* _What is required_
Reproduce the records exactly. Leave the pictures out.

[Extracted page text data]

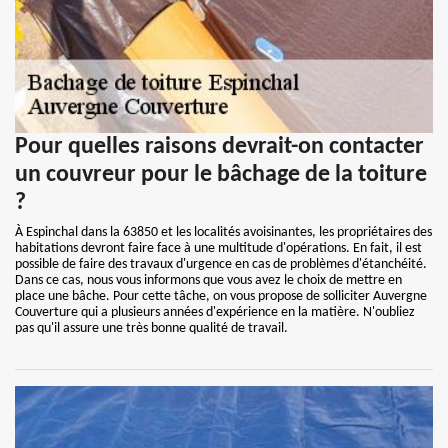
Pour quelles raisons devrait-on contacter
un couvreur pour le bâchage de la toiture
?
À Espinchal dans la 63850 et les localités avoisinantes, les propriétaires des
habitations devront faire face à une multitude d'opérations. En fait, il est
possible de faire des travaux d'urgence en cas de problèmes d'étanchéité.
Dans ce cas, nous vous informons que vous avez le choix de mettre en
place une bâche. Pour cette tâche, on vous propose de solliciter Auvergne
Couverture qui a plusieurs années d'expérience en la matière. N'oubliez
pas qu'il assure une très bonne qualité de travail.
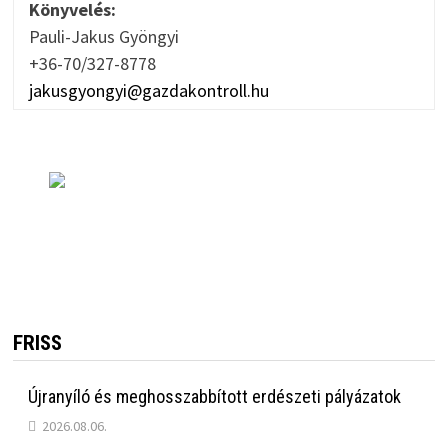
Könyvelés:
Pauli-Jakus Gyöngyi
+36-70/327-8778
jakusgyongyi@gazdakontroll.hu
FRISS
Újranyíló és meghosszabbított erdészeti pályázatok
2026.08.06.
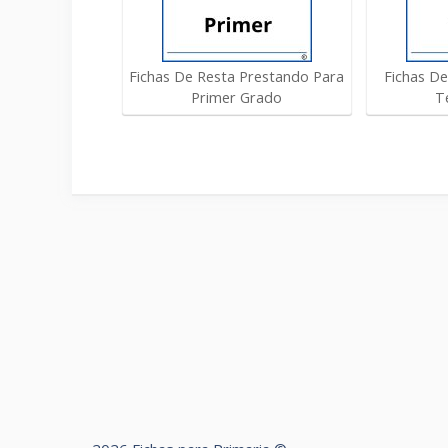
Fichas De Resta Prestando Para
Fichas D
Primer Grado
T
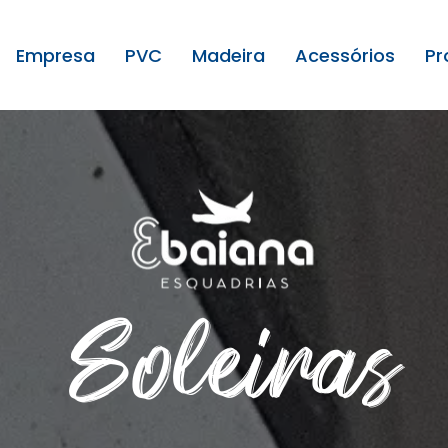
Empresa
PVC
Madeira
Acessórios
Pr
Janelas
Janelas
Fechaduras
Projetos
Portas
Portas
Puxadores
Projetos 
Produção PVC
Produção Madeira
Soleiras
Ripados e Lambris de Madeira
Vidros
Soleiras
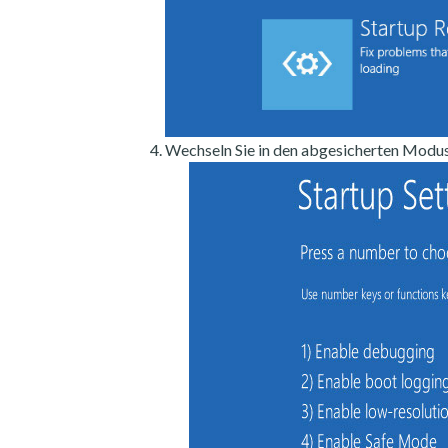
Wechseln Sie in den abgesicherten Modus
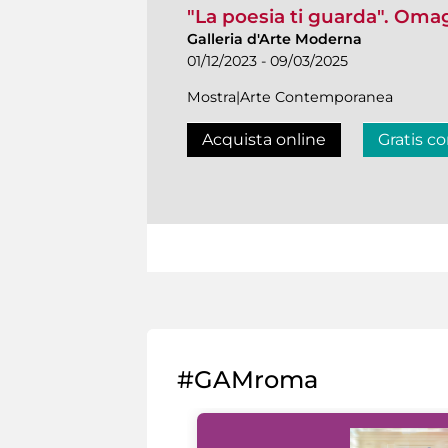
"La poesia ti guarda". Oma
Galleria d'Arte Moderna
01/12/2023 - 09/03/2025
Mostra|Arte Contemporanea
Acquista online
Gratis co
#GAMroma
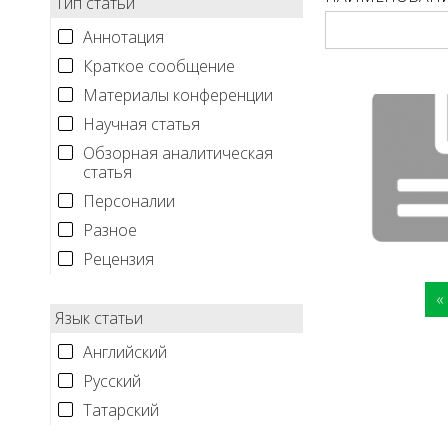
Тип статьи
Аннотация
Краткое сообщение
Материалы конференции
Научная статья
Обзорная аналитическая
статья
Персоналии
Разное
Рецензия
«
С
Язык статьи
т
Английский
р
Русский
а
Татарский
н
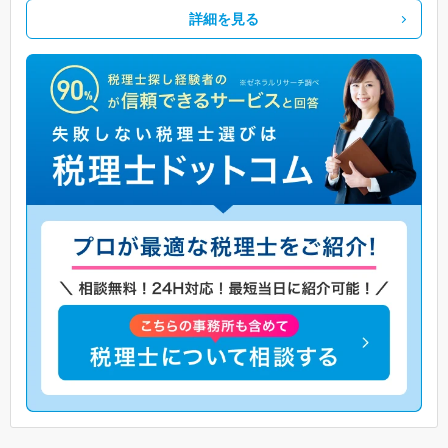
詳細を見る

* _Answer for this exercise_
Pour quelles raisons devrait-on contacter
un couvreur pour le bâchage de la toiture
?
À Espinchal dans la 63850 et les localités avoisinantes, les propriétaires des
habitations devront faire face à une multitude d'opérations. En fait, il est
possible de faire des travaux d'urgence en cas de problèmes d'étanchéité.
Dans ce cas, nous vous informons que vous avez le choix de mettre en
place une bâche. Pour cette tâche, on vous propose de solliciter Auvergne
Couverture qui a plusieurs années d'expérience en la matière. N'oubliez
pas qu'il assure une très bonne qualité de travail.
Könyvelés:
Pauli-Jakus Gyöngyi
+36-70/327-8778
jakusgyongyi@gazdakontroll.hu
FRISS
Újranyíló és meghosszabbított erdészeti pályázatok
2026.08.06.
Fichas De Resta Prestando Para
Fichas D
Primer Grado
T
Empresa
PVC
Madeira
Acessórios
Pr
Janelas
Janelas
Fechaduras
Projetos
Portas
Portas
Puxadores
Projetos 
Produção PVC
Produção Madeira
Soleiras
Ripados e Lambris de Madeira
Vidros
Soleiras
Wechseln Sie in den abgesicherten Modus
"La poesia ti guarda". Oma
Galleria d'Arte Moderna
01/12/2023 - 09/03/2025
Mostra|Arte Contemporanea
Acquista online
Gratis co
#GAMroma
Тип статьи
Аннотация
Краткое сообщение
Материалы конференции
Научная статья
Обзорная аналитическая
статья
Персоналии
Разное
Рецензия
«
С
Язык статьи
т
Английский
р
Русский
а
Татарский
н
詳細を見る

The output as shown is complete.